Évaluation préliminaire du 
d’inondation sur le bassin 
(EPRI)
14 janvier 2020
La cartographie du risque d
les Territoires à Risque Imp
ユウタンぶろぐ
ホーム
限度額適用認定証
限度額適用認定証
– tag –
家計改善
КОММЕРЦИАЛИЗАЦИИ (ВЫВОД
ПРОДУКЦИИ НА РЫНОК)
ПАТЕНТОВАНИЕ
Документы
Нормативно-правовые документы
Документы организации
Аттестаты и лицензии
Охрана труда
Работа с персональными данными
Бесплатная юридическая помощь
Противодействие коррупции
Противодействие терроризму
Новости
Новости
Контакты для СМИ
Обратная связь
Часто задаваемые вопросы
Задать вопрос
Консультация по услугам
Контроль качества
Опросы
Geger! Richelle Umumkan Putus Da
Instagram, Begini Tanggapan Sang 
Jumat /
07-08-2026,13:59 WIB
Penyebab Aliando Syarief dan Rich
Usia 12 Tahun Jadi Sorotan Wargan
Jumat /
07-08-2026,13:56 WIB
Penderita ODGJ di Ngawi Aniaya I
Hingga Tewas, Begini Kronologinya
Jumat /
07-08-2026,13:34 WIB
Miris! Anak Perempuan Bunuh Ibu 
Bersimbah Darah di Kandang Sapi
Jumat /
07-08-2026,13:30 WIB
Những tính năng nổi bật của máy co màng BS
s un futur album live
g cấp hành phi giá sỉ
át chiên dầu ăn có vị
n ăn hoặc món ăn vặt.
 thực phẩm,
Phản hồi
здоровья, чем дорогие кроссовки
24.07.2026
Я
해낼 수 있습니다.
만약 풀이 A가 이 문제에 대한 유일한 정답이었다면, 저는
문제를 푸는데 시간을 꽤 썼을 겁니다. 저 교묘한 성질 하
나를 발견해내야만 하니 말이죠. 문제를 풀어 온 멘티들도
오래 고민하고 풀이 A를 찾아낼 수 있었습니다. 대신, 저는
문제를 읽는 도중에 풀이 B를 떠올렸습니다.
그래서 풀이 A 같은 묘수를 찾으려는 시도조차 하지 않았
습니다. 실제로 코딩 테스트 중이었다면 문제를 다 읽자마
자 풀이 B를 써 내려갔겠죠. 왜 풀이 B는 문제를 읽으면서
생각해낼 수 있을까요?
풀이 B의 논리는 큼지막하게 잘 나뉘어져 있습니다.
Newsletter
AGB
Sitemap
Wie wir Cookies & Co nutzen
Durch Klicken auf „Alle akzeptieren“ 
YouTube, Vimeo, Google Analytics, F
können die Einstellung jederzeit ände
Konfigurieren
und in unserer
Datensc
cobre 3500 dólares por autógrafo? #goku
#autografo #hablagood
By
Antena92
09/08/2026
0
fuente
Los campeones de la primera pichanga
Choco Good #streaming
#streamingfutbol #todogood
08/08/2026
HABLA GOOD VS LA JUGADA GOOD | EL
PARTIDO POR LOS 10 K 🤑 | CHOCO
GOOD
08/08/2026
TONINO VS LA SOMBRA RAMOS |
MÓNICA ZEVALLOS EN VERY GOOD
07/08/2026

*What to do:*
The required response is a complete, exact copy of the records.

*Completed task:*
Évaluation préliminaire du 
d’inondation sur le bassin 
(EPRI)
14 janvier 2020
La cartographie du risque d
les Territoires à Risque Imp
ユウタンぶろぐ
ホーム
限度額適用認定証
限度額適用認定証
– tag –
家計改善
КОММЕРЦИАЛИЗАЦИИ (ВЫВОД
ПРОДУКЦИИ НА РЫНОК)
ПАТЕНТОВАНИЕ
Документы
Нормативно-правовые документы
Документы организации
Аттестаты и лицензии
Охрана труда
Работа с персональными данными
Бесплатная юридическая помощь
Противодействие коррупции
Противодействие терроризму
Новости
Новости
Контакты для СМИ
Обратная связь
Часто задаваемые вопросы
Задать вопрос
Консультация по услугам
Контроль качества
Опросы
Geger! Richelle Umumkan Putus Da
Instagram, Begini Tanggapan Sang 
Jumat /
07-08-2026,13:59 WIB
Penyebab Aliando Syarief dan Rich
Usia 12 Tahun Jadi Sorotan Wargan
Jumat /
07-08-2026,13:56 WIB
Penderita ODGJ di Ngawi Aniaya I
Hingga Tewas, Begini Kronologinya
Jumat /
07-08-2026,13:34 WIB
Miris! Anak Perempuan Bunuh Ibu 
Bersimbah Darah di Kandang Sapi
Jumat /
07-08-2026,13:30 WIB
Những tính năng nổi bật của máy co màng BS
s un futur album live
g cấp hành phi giá sỉ
át chiên dầu ăn có vị
n ăn hoặc món ăn vặt.
 thực phẩm,
Phản hồi
здоровья, чем дорогие кроссовки
24.07.2026
Я
해낼 수 있습니다.
만약 풀이 A가 이 문제에 대한 유일한 정답이었다면, 저는
문제를 푸는데 시간을 꽤 썼을 겁니다. 저 교묘한 성질 하
나를 발견해내야만 하니 말이죠. 문제를 풀어 온 멘티들도
오래 고민하고 풀이 A를 찾아낼 수 있었습니다. 대신, 저는
문제를 읽는 도중에 풀이 B를 떠올렸습니다.
그래서 풀이 A 같은 묘수를 찾으려는 시도조차 하지 않았
습니다. 실제로 코딩 테스트 중이었다면 문제를 다 읽자마
자 풀이 B를 써 내려갔겠죠. 왜 풀이 B는 문제를 읽으면서
생각해낼 수 있을까요?
풀이 B의 논리는 큼지막하게 잘 나뉘어져 있습니다.
Newsletter
AGB
Sitemap
Wie wir Cookies & Co nutzen
Durch Klicken auf „Alle akzeptieren“ 
YouTube, Vimeo, Google Analytics, F
können die Einstellung jederzeit ände
Konfigurieren
und in unserer
Datensc
cobre 3500 dólares por autógrafo? #goku
#autografo #hablagood
By
Antena92
09/08/2026
0
fuente
Los campeones de la primera pichanga
Choco Good #streaming
#streamingfutbol #todogood
08/08/2026
HABLA GOOD VS LA JUGADA GOOD | EL
PARTIDO POR LOS 10 K 🤑 | CHOCO
GOOD
08/08/2026
TONINO VS LA SOMBRA RAMOS |
MÓNICA ZEVALLOS EN VERY GOOD
07/08/2026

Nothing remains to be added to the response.